Impossível será, por outro lado, que Portugal embarque na formação de um Exército europeu. Esta semana, no âmbito da comemoração dos 100 anos do Armistício que pôs fim à I Guerra Mundial, o presidente francês Emmanuel Macron disse que a constituição de uma Força Armada à escala europeia “será a única forma” de “proteger os europeus” de uma ameaça russa. Nas duas reuniões que Gomes Cravinho teve com a congénere francesa, o ministro deixou garantias que Portugal — que aderiu à formação de uma Cooperação Estruturada Permanente — não fará número nesse projeto.

Nessas conversas com Florence Parly, diz o ministro, “a questão da eventual formação de Exército europeu não surgiu exceto na forma negativa”. Esse é, aliás, “um caminho por onde não vamos e tive oportunidade de lhe dizer claramente”, assegurou aos deputados. Há uma “resolução clara nessa matéria” aprovada na Assembleia da República e a ministra “não fez menor esforço” para convencer Gomes Cravinho a seguir outra caminho.

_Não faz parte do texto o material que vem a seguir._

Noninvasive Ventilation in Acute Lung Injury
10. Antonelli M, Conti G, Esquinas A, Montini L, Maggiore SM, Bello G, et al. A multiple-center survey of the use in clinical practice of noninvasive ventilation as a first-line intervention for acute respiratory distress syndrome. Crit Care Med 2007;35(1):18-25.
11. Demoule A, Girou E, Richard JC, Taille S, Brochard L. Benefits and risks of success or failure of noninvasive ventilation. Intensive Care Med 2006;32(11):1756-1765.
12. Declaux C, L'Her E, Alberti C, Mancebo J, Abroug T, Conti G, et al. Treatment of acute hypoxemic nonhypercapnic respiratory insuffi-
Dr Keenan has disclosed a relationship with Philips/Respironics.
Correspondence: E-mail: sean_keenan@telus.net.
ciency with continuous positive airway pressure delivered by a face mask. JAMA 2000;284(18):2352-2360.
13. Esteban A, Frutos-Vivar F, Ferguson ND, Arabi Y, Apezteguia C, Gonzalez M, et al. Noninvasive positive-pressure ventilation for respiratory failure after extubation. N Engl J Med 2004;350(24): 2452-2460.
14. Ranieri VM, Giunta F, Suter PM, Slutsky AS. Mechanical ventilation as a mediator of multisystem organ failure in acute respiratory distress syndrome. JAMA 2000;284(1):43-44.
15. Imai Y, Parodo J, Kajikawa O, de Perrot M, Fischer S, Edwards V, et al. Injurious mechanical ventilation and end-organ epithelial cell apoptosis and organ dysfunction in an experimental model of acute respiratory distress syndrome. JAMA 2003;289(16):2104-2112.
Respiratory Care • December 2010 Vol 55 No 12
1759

Pelas palavras do ministro da Defesa, as notícias de um interesse em formar um corpo militar europeu serão, de resto, manifestamente exageradas. “Há uma grande distância entre soundbites,  que resultam até de responsáveis europeus, e aquilo que se está conversando nas reuniões internacionais”, disse Gomes Cravinho.

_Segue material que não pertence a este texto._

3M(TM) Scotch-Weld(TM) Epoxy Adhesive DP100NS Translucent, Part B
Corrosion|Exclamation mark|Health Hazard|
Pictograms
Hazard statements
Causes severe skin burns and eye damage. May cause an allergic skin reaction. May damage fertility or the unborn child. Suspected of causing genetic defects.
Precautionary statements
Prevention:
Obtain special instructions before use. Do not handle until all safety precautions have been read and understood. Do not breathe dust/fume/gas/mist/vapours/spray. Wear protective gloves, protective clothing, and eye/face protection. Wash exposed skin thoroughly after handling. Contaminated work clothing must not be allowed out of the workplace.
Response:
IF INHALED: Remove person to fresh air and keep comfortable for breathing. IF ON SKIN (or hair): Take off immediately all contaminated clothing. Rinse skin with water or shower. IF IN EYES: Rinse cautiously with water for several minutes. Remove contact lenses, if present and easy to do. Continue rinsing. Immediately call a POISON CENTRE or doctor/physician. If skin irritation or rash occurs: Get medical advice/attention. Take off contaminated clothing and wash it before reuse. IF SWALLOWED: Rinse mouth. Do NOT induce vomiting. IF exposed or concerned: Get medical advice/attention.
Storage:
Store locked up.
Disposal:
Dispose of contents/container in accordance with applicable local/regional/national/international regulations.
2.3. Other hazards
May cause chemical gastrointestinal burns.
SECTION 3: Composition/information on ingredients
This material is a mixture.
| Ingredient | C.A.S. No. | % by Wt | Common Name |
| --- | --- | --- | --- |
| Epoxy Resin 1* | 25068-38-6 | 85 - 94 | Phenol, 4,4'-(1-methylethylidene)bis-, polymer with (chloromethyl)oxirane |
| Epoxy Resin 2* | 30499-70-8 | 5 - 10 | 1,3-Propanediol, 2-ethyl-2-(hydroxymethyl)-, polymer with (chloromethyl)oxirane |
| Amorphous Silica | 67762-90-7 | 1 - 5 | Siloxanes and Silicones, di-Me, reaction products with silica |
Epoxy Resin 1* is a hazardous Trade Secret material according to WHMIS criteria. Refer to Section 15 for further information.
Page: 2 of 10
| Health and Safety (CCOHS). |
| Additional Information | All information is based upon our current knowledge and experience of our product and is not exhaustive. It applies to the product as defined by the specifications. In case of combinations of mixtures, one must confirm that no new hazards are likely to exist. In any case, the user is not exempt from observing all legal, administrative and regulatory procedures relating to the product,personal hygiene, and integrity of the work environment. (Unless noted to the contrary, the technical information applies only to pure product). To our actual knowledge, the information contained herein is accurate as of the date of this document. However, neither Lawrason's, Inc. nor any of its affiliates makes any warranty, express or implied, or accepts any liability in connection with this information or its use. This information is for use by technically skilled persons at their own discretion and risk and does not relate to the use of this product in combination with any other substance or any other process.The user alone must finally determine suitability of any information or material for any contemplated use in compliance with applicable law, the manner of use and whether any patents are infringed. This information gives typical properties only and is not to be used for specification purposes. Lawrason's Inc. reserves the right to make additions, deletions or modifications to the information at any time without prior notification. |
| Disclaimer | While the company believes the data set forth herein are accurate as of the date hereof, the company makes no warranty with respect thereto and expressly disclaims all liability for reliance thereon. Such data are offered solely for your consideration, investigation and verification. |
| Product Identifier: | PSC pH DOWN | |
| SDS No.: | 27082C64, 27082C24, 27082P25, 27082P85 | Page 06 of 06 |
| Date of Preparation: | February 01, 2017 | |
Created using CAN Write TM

Na sua primeira presença no Parlamento para uma audição com os deputados da Defesa (neste caso, em conjunto com a comissão de Orçamento e Finanças), Gomes Cravinho foi também confrontado com o número dos efetivos nos vários ramos. “Estamos abaixo dos 28 mil efetivos”, assinalou João Rebelo (CDS). “Estes números minam credibilidade das Forças Armadas”, defendeu o deputado centrista.

O ministro reconhece que o número de militares integrados é “baixo” face ao previsto, mas — e respondendo à comparação feito entre o efetivo atual e o período em que Portugal esteve sob intervenção externa feita pelo CDS — distingue os dois momentos. “A atratividade das Forças Armadas” durante a troika, “face às alternativas, era muito maior face a um contexto onde há muito mais oportunidades”, respondeu Gomes Cravinho, defendendo ainda que as Forças Armadas “têm de saber, a prazo, lidar com um contexto de desemprego baixo” porque “não podem ser um repositório” de jovens que não conseguem trabalho no contexto civil.

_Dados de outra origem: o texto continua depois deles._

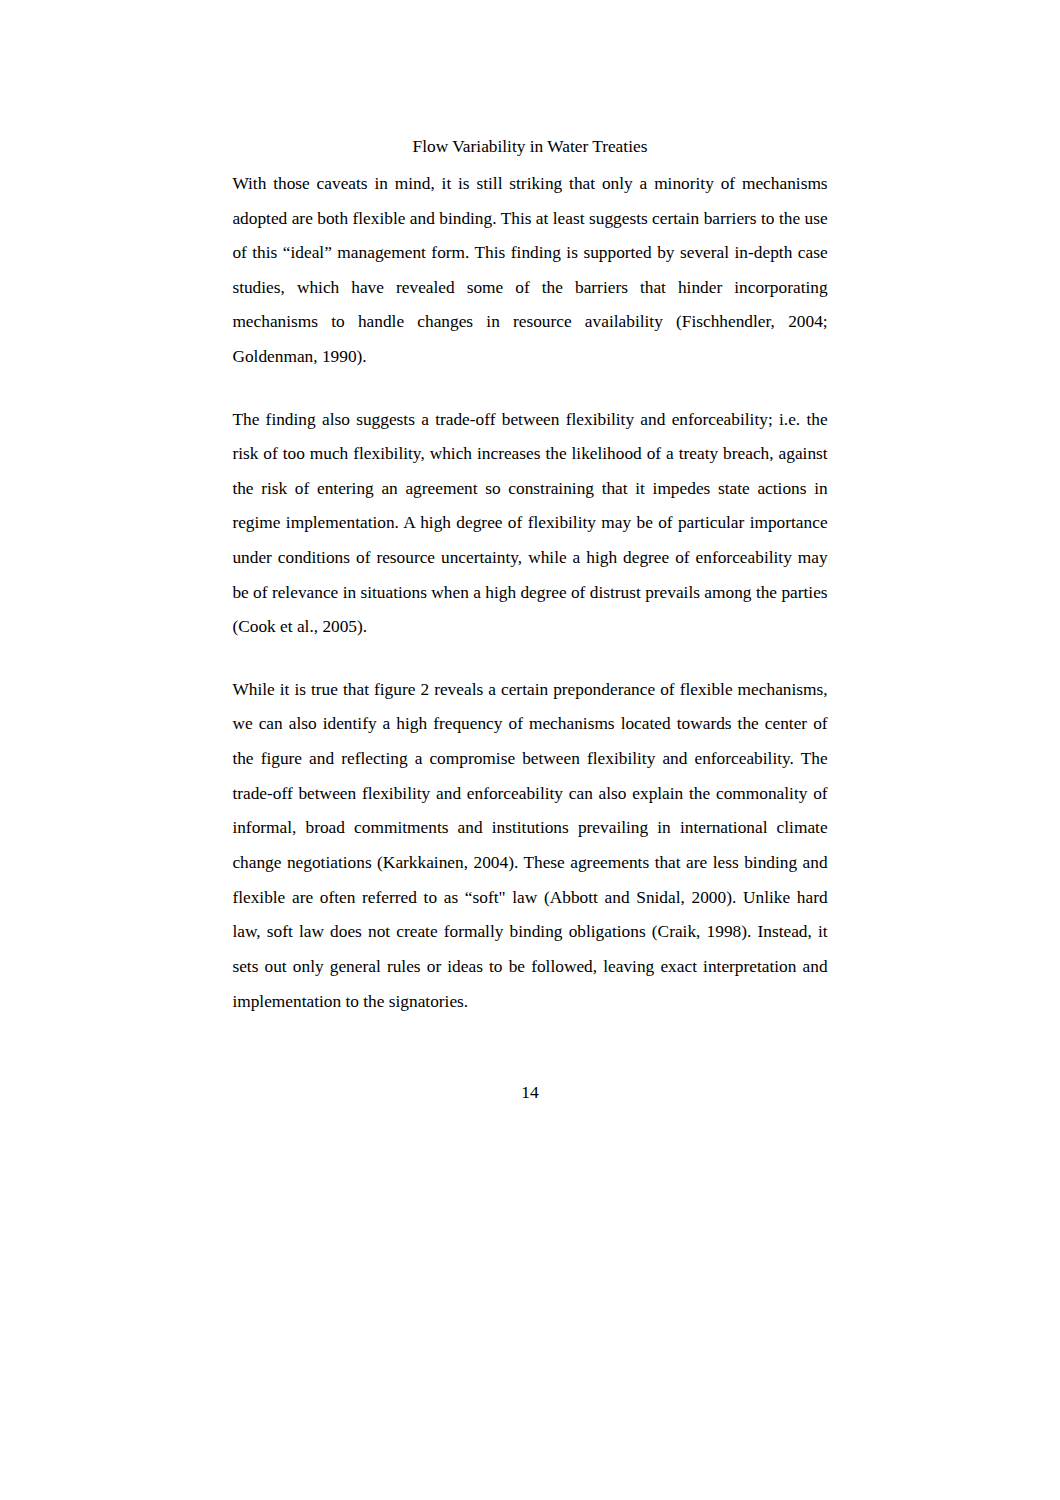Flow Variability in Water Treaties
With those caveats in mind, it is still striking that only a minority of mechanisms adopted are both flexible and binding. This at least suggests certain barriers to the use of this “ideal” management form. This finding is supported by several in-depth case studies, which have revealed some of the barriers that hinder incorporating mechanisms to handle changes in resource availability (Fischhendler, 2004; Goldenman, 1990).
The finding also suggests a trade-off between flexibility and enforceability; i.e. the risk of too much flexibility, which increases the likelihood of a treaty breach, against the risk of entering an agreement so constraining that it impedes state actions in regime implementation. A high degree of flexibility may be of particular importance under conditions of resource uncertainty, while a high degree of enforceability may be of relevance in situations when a high degree of distrust prevails among the parties (Cook et al., 2005).
While it is true that figure 2 reveals a certain preponderance of flexible mechanisms, we can also identify a high frequency of mechanisms located towards the center of the figure and reflecting a compromise between flexibility and enforceability. The trade-off between flexibility and enforceability can also explain the commonality of informal, broad commitments and institutions prevailing in international climate change negotiations (Karkkainen, 2004). These agreements that are less binding and flexible are often referred to as “soft" law (Abbott and Snidal, 2000). Unlike hard law, soft law does not create formally binding obligations (Craik, 1998). Instead, it sets out only general rules or ideas to be followed, leaving exact interpretation and implementation to the signatories.
14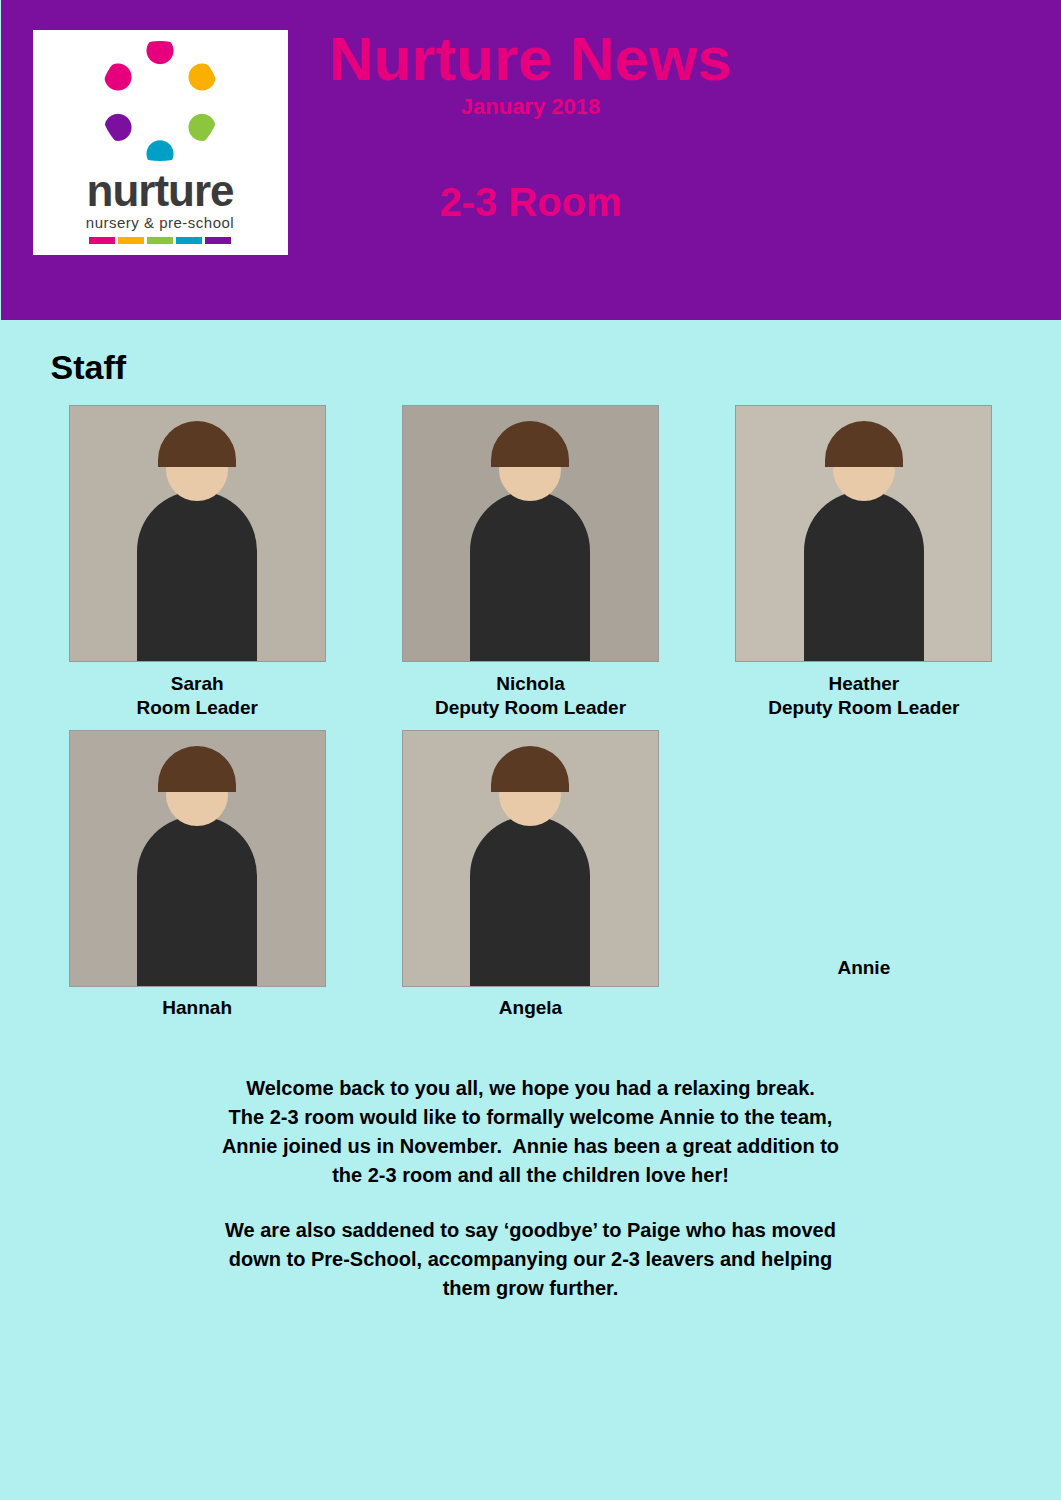nurture
nursery & pre-school
Nurture News
January 2018
2-3 Room
Staff
SarahRoom Leader
NicholaDeputy Room Leader
HeatherDeputy Room Leader
Hannah
Angela
Annie
Welcome back to you all, we hope you had a relaxing break.
The 2-3 room would like to formally welcome Annie to the team,
Annie joined us in November. Annie has been a great addition to
the 2-3 room and all the children love her!
We are also saddened to say ‘goodbye’ to Paige who has moved
down to Pre-School, accompanying our 2-3 leavers and helping
them grow further.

O ministro garantiu ainda que, “até ao final do mês”, a Lei de Programação Militar será entregue no Parlamento para ser aprovada até ao final do ano. O CDS considera que “dificilmente” os prazos previstos na lei, “a não ser que a comissão de Defesa comece a correr a aprovar” a legislação que define os investimentos em material e equipamento militar a longo prazo.

A intenção do Ministério da Defesa — e recorde-se que o ex-ministro Azeredo Lopes tinha prometido o documento na Assembleia da República para o mês de outubro — passou por separar a discussão deste documento da análise do Orçamento do Estado para 2019. “Quisemos valorizar devidamente os partidos” disse o ministro, admitindo o interesse em “discutir com todos a programação militar que se pretende para os próximos doze anos”.

Para a aprovação da LPM, e por tratar-se de uma lei de valor reforçado, o Governo precisa da maioria dos deputados em efetividade de funções. Para alcançar essa maioria de votos, o PS terá de voltar-se para a direita parlamentar, uma vez que nada faz prever que Bloco de Esquerda e PCP rompam com a sua linha de veto.